Samsung chairman in 'stable condition' after heart attack
In this July 6, 2011 file photo, Samsung Chairman Lee Kun-hee, right, greets people from the South Korean delegation in Durban, South Africa, for the 123rd International Olympic Committee (IOC) session that will decide the host city for the 2018 Olympics Winter Games. (AP Photo/Schalk van Zuydam, File)
Jung-Yoon Choi, The Associated Press
Published Sunday, May 11, 2014 8:29PM EDT
Last Updated Sunday, May 11, 2014 10:33PM EDT
SEOUL, South Korea -- Samsung Electronics Co. Chairman Lee Kun-hee remained hospitalized in stable condition Monday after being treated for a heart attack, company officials said.
Lee, 72, was rushed to a hospital near his Seoul home late Saturday after suffering breathing problems and received CPR due to symptoms of a heart attack. He was later transferred to a Samsung-affiliated hospital in Seoul, Samsung Medical Center, where he underwent a stent placement procedure early Sunday in which tubes were inserted into his body to widen blood vessels to prevent a heart attack, according to Keich Lee, a spokeswoman at Samsung Global Communications.
The Samsung Group said in a statement Sunday that Lee "is in stable condition and making a recovery."
The Samsung spokeswoman said Monday that Lee's spontaneous breathing returned shortly after the operation and hospital officials expect good results. She said Lee remained hospitalized Monday.
Lee, the de facto chairman of Samsung Group, which is South Korea's largest conglomerate, has a history of medical problems. He has been suffering from respiratory complications since undergoing lung surgery in the late 1990s, and was hospitalized last August for treatment of pneumonia. He returned to Seoul in April after spending the winter season in the U.S. to prevent respiratory ailments.
Lee is also a high-ranking South Korean member of the International Olympic Committee.
Samsung Electronics Co. has a top-heavy command structure that centres on the founding family. Lee Kun-hee is the third son of Samsung founder Lee Byung-chull and was tapped in 1979 by his father to lead what would become South Korea's most valuable company -- a global leader in smartphones, TVs, household appliances and home entertainment systems. The conglomerate also owns businesses in life insurance, hotel, construction, shipbuilding, chemical industry, fashion, credit card and other areas.

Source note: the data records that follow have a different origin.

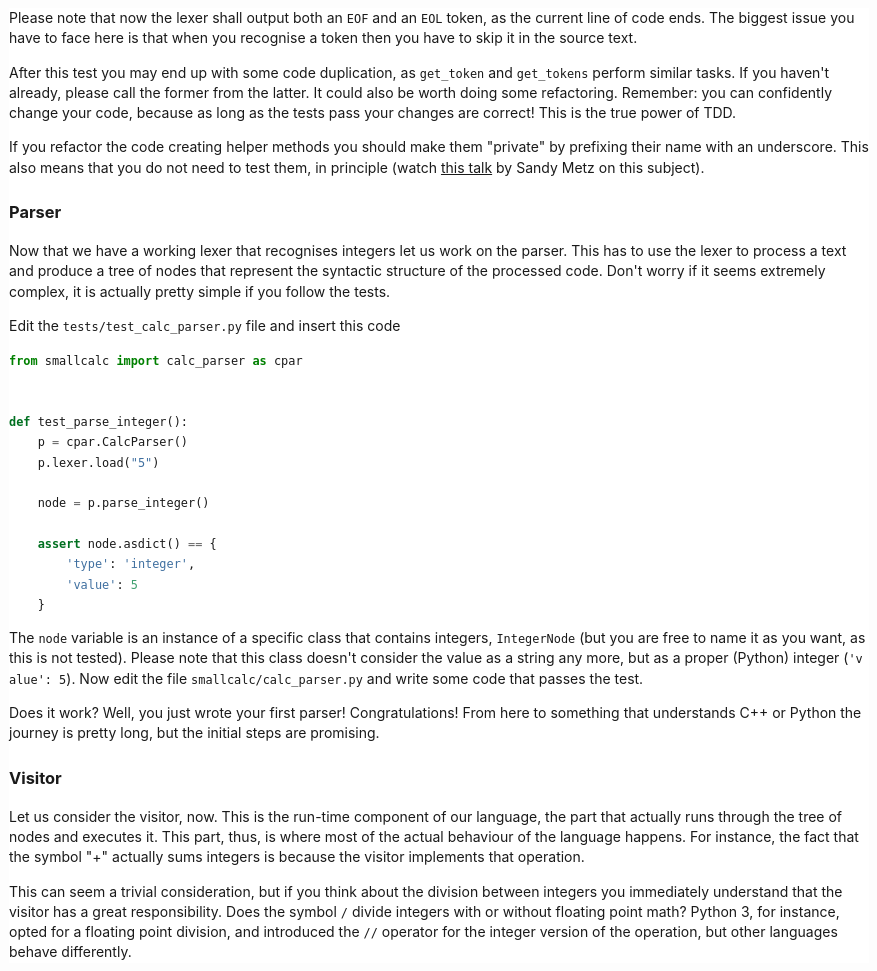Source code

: Please note that now the lexer shall output both an `EOF` and an `EOL` token, as the current line of code ends. The biggest issue you have to face here is that when you recognise a token then you have to skip it in the source text.

After this test you may end up with some code duplication, as `get_token` and `get_tokens` perform similar tasks. If you haven't already, please call the former from the latter. It could also be worth doing some refactoring. Remember: you can confidently change your code, because as long as the tests pass your changes are correct! This is the true power of TDD.

If you refactor the code creating helper methods you should make them "private" by prefixing their name with an underscore. This also means that you do not need to test them, in principle (watch [this talk](https://www.youtube.com/watch?v=URSWYvyc42M) by Sandy Metz on this subject).

### Parser

Now that we have a working lexer that recognises integers let us work on the parser. This has to use the lexer to process a text and produce a tree of nodes that represent the syntactic structure of the processed code. Don't worry if it seems extremely complex, it is actually pretty simple if you follow the tests.

Edit the `tests/test_calc_parser.py` file and insert this code

``` python
from smallcalc import calc_parser as cpar


def test_parse_integer():
    p = cpar.CalcParser()
    p.lexer.load("5")

    node = p.parse_integer()

    assert node.asdict() == {
        'type': 'integer',
        'value': 5
    }
```

The `node` variable is an instance of a specific class that contains integers, `IntegerNode` (but you are free to name it as you want, as this is not tested). Please note that this class doesn't consider the value as a string any more, but as a proper (Python) integer (`'value': 5`). Now edit the file `smallcalc/calc_parser.py` and write some code that passes the test.

Does it work? Well, you just wrote your first parser! Congratulations! From here to something that understands C++ or Python the journey is pretty long, but the initial steps are promising.

### Visitor

Let us consider the visitor, now. This is the run-time component of our language, the part that actually runs through the tree of nodes and executes it. This part, thus, is where most of the actual behaviour of the language happens. For instance, the fact that the symbol "+" actually sums integers is because the visitor implements that operation.

This can seem a trivial consideration, but if you think about the division between integers you immediately understand that the visitor has a great responsibility. Does the symbol `/` divide integers with or without floating point math? Python 3, for instance, opted for a floating point division, and introduced the `//` operator for the integer version of the operation, but other languages behave differently.
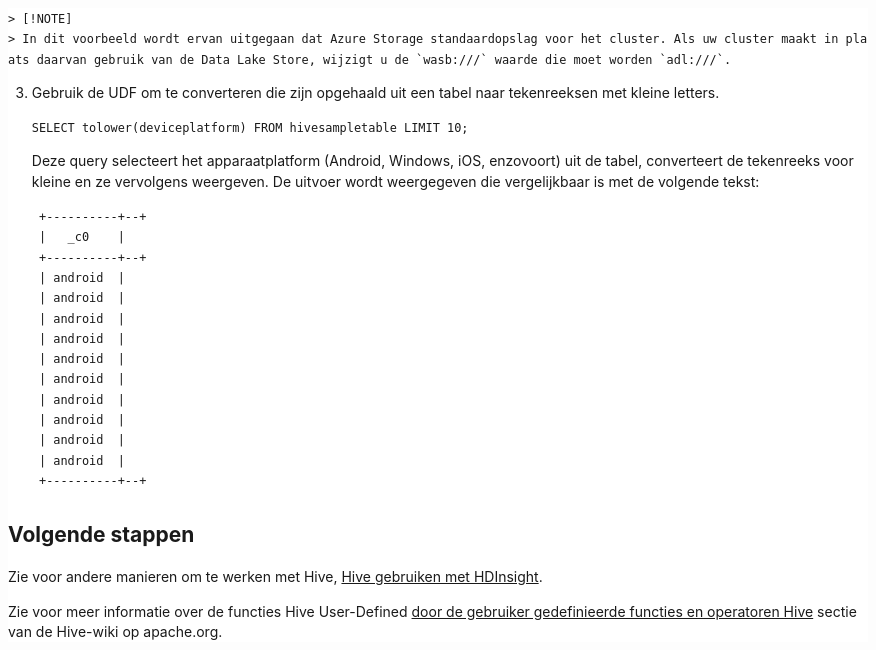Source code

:     > [!NOTE]
    > In dit voorbeeld wordt ervan uitgegaan dat Azure Storage standaardopslag voor het cluster. Als uw cluster maakt in plaats daarvan gebruik van de Data Lake Store, wijzigt u de `wasb:///` waarde die moet worden `adl:///`.

3. Gebruik de UDF om te converteren die zijn opgehaald uit een tabel naar tekenreeksen met kleine letters.

    ```hiveql
    SELECT tolower(deviceplatform) FROM hivesampletable LIMIT 10;
    ```

    Deze query selecteert het apparaatplatform (Android, Windows, iOS, enzovoort) uit de tabel, converteert de tekenreeks voor kleine en ze vervolgens weergeven. De uitvoer wordt weergegeven die vergelijkbaar is met de volgende tekst:

        +----------+--+
        |   _c0    |
        +----------+--+
        | android  |
        | android  |
        | android  |
        | android  |
        | android  |
        | android  |
        | android  |
        | android  |
        | android  |
        | android  |
        +----------+--+

## <a name="next-steps"></a>Volgende stappen

Zie voor andere manieren om te werken met Hive, [Hive gebruiken met HDInsight](hdinsight-use-hive.md).

Zie voor meer informatie over de functies Hive User-Defined [door de gebruiker gedefinieerde functies en operatoren Hive](https://cwiki.apache.org/confluence/display/Hive/LanguageManual+UDF) sectie van de Hive-wiki op apache.org.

The company's business operations are run by three CEOs, though Lee Kun-hee as the head of the flagship electronics division wields significant control over the company's direction.
The Samsung Group has recently been carrying out a broad range of mergers and reorganizations in what analysts say are preparations for handing over the reins to Lee's three children -- a son and two daughters.
Shares of Samsung Electronics Co. rose 1.4 per cent in Seoul on Monday.
Associated Press writer Youkyung Lee contributed to this report.